Postby vanlose kid » Sat Mar 12, 2011 11:02 pm

compared2what? wrote:The Rosenhan experiment does not do anything to rebut the mountains and mountains of data of every conceivable kind attesting to the reality and the frequency of real, painful and sometimes fatal psychiatric disorders. It says nothing about them whatsoever, in fact. It does say something about the slipshod and horrifying clinical practices of psych wards. though.

Quit thinking about yourselves, please. For one stone fucking second. There are people out there who need your help and attention and commiseration for what THEY are experiencing and not for what YOU are experiencing.

That's it. I've got nothing else to say.



hey c2w?, sorry for butting in here. bear with me okay?

i can see that quote within the quote above was meant as a general admonition and an expression of embattled had-enough-ness, so i won't take it as directed at me. the reason i looked it up is because i'd never heard of it and it was relevant to what JR was saying. so i posted it.

re you and JR. so far, in this thread i've been agreeing with you re your points concerning Levin etc. they're relevant and valid and as usual you're learning me plenty. thing is though, i also agree with Jack. a further thing is i don't see your points (both of youse) as being mutually exclusive. nor do i think, in the final analysis, that you and Jack do either.
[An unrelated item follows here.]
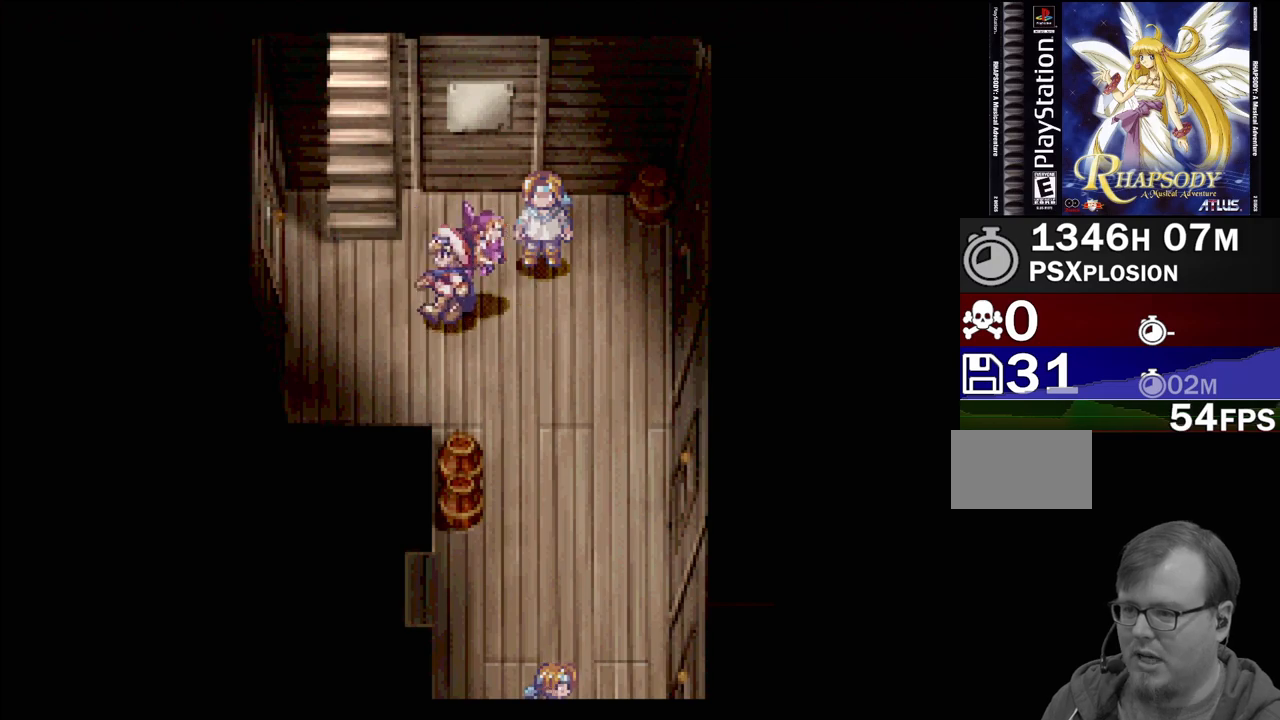
{"buttons": ["TRIANGLE", "DPAD_LEFT"], "events": [[283, "DPAD_UP", "down"], [467, "DPAD_UP", "up"]]}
re scilons and the CoS. i admit to being a bit sceptical re your evaluation of the power of CoS and psychiatry. then again, i conflated psychiatry and PhrMA. looking back i think you're probably right, again. -- i did go and check it out though and found this:

The Church of Scientology claims 3.5 million members in the United States,[15] though an independent survey has found the number of people in the United States would state their religion as 'Scientology' is close to 55,000.[16] By comparison, the American Psychiatric Association and the American Psychological Association, which are composed of psychiatrists and psychologists, have 38,000 and 148,000 members respectively.[17][18]

http://en.wikipedia.org/wiki/Scientology_and_psychiatry


so, i also think Jack is right to say that psychiatry should grow itself some balls. and i thought that already when i read the OP, viz:

He could have accepted less money and could have provided time to patients even when insurers did not pay, but, he said, “I want to retire with the lifestyle that my wife and I have been living for the last 40 years.”
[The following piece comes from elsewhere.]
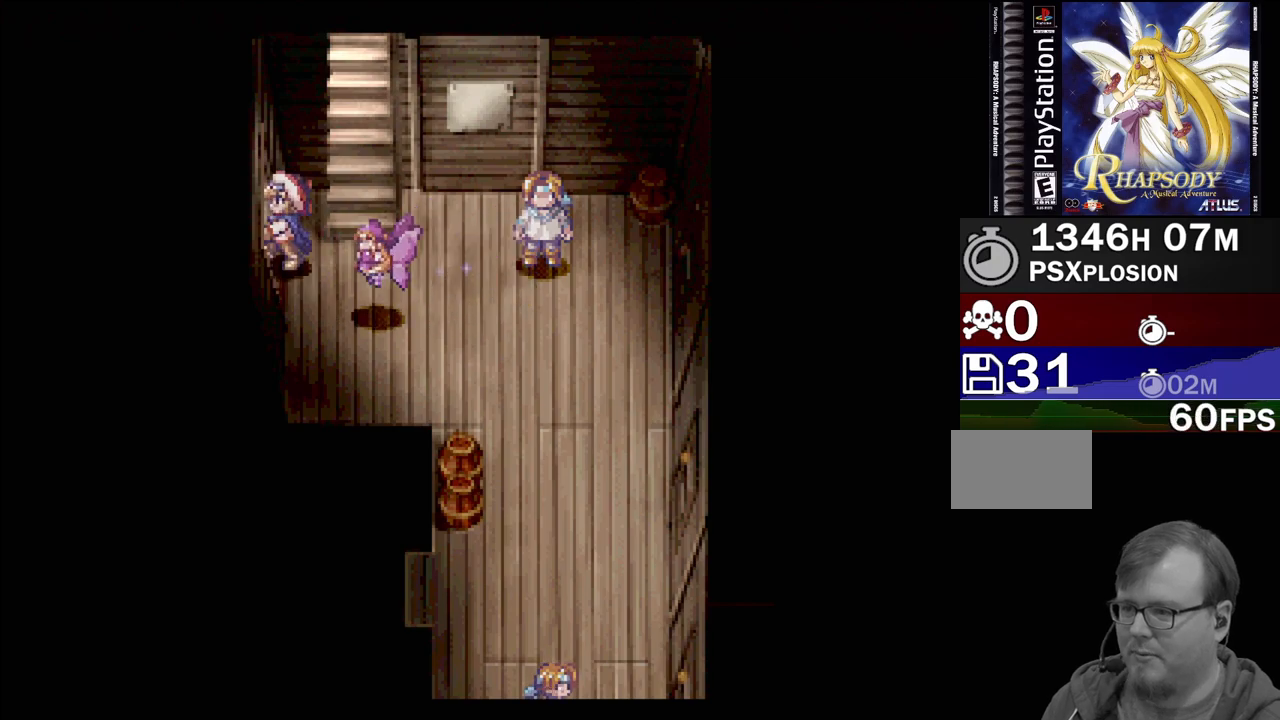
{"buttons": [], "events": [[367, "DPAD_LEFT", "up"], [367, "TRIANGLE", "up"]]}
“Nobody wants to go backwards, moneywise, in their career,” he said. “Would you?”

Dr. Levin would not reveal his income. In 2009, the median annual compensation for psychiatrists was about $191,000, according to surveys by a medical trade group. To maintain their incomes, physicians often respond to fee cuts by increasing the volume of services they provide, but psychiatrists rarely earn enough to compensate for their additional training. Most would have been better off financially choosing other medical specialties.

Dr. Louisa Lance, a former colleague of Dr. Levin’s, practices the old style of psychiatry from an office next to her house, 14 miles from Dr. Levin’s office. She sees new patients for 90 minutes and schedules follow-up appointments for 45 minutes. Everyone gets talk therapy. Cutting ties with insurers was frightening since it meant relying solely on word-of-mouth, rather than referrals within insurers’ networks, Dr. Lance said, but she cannot imagine seeing patients for just 15 minutes. She charges $200 for most appointments and treats fewer patients in a week than Dr. Levin treats in a day.

viewtopic.php?p=387730#p387730


that says Levin made a choice. it doesn't say, in my reading, that he was forced, nor that he was powerless.

something else i've gotten out of reading your posts is that it made me curious as to why CoS use so much effort targeting the practitioners and none targeting PhrMa. if you have anything to say on that front i'd love to hear it.

anyway, hope you can forgive me for posting on the Rosenhan experiment, because as you youself say: " It does say something about the slipshod and horrifying clinical practices of psych wards."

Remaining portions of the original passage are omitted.